● **Exercise directions**:
Your copy must hold all of the data below, unchanged and without images.

● **Exercise input**:
'''
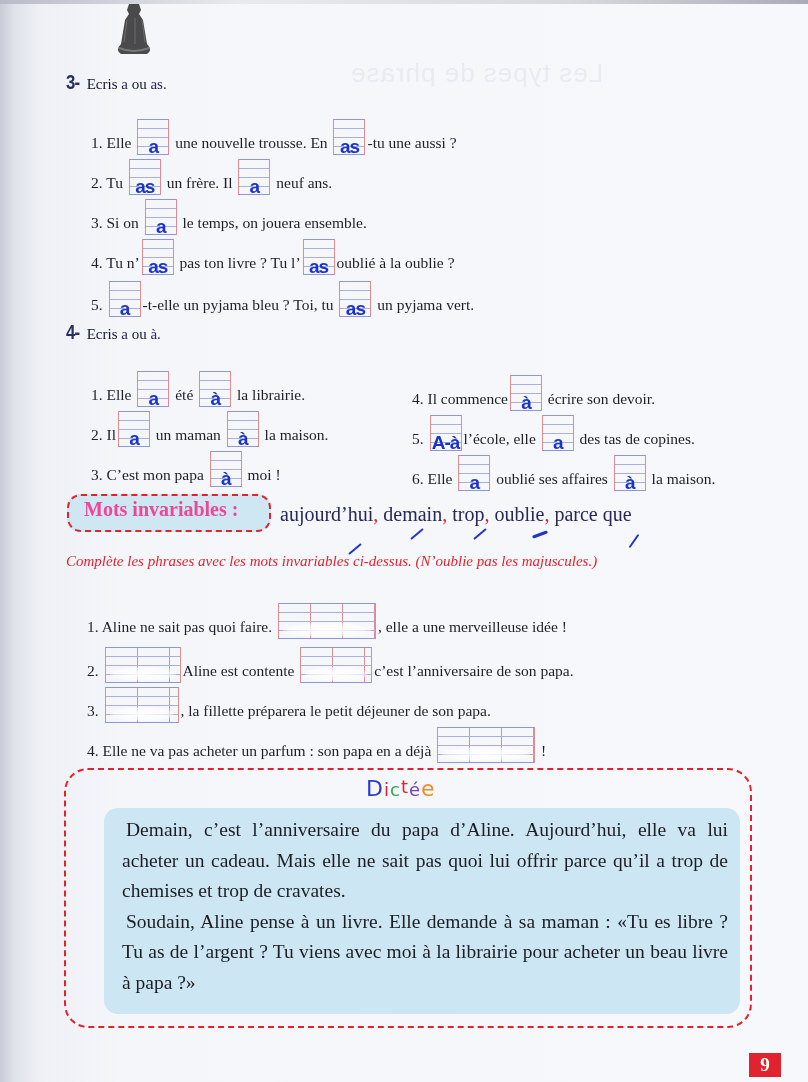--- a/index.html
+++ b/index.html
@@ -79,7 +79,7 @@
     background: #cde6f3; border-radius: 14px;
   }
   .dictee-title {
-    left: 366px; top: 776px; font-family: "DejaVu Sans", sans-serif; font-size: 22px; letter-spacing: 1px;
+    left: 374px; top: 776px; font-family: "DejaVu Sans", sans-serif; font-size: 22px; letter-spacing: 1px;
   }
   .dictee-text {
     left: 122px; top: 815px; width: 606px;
'''
● **Result**:
--- a/index.html
+++ b/index.html
@@ -79,7 +79,7 @@
     background: #cde6f3; border-radius: 14px;
   }
   .dictee-title {
-    left: 366px; top: 776px; font-family: "DejaVu Sans", sans-serif; font-size: 22px; letter-spacing: 1px;
+    left: 374px; top: 776px; font-family: "DejaVu Sans", sans-serif; font-size: 22px; letter-spacing: 1px;
   }
   .dictee-text {
     left: 122px; top: 815px; width: 606px;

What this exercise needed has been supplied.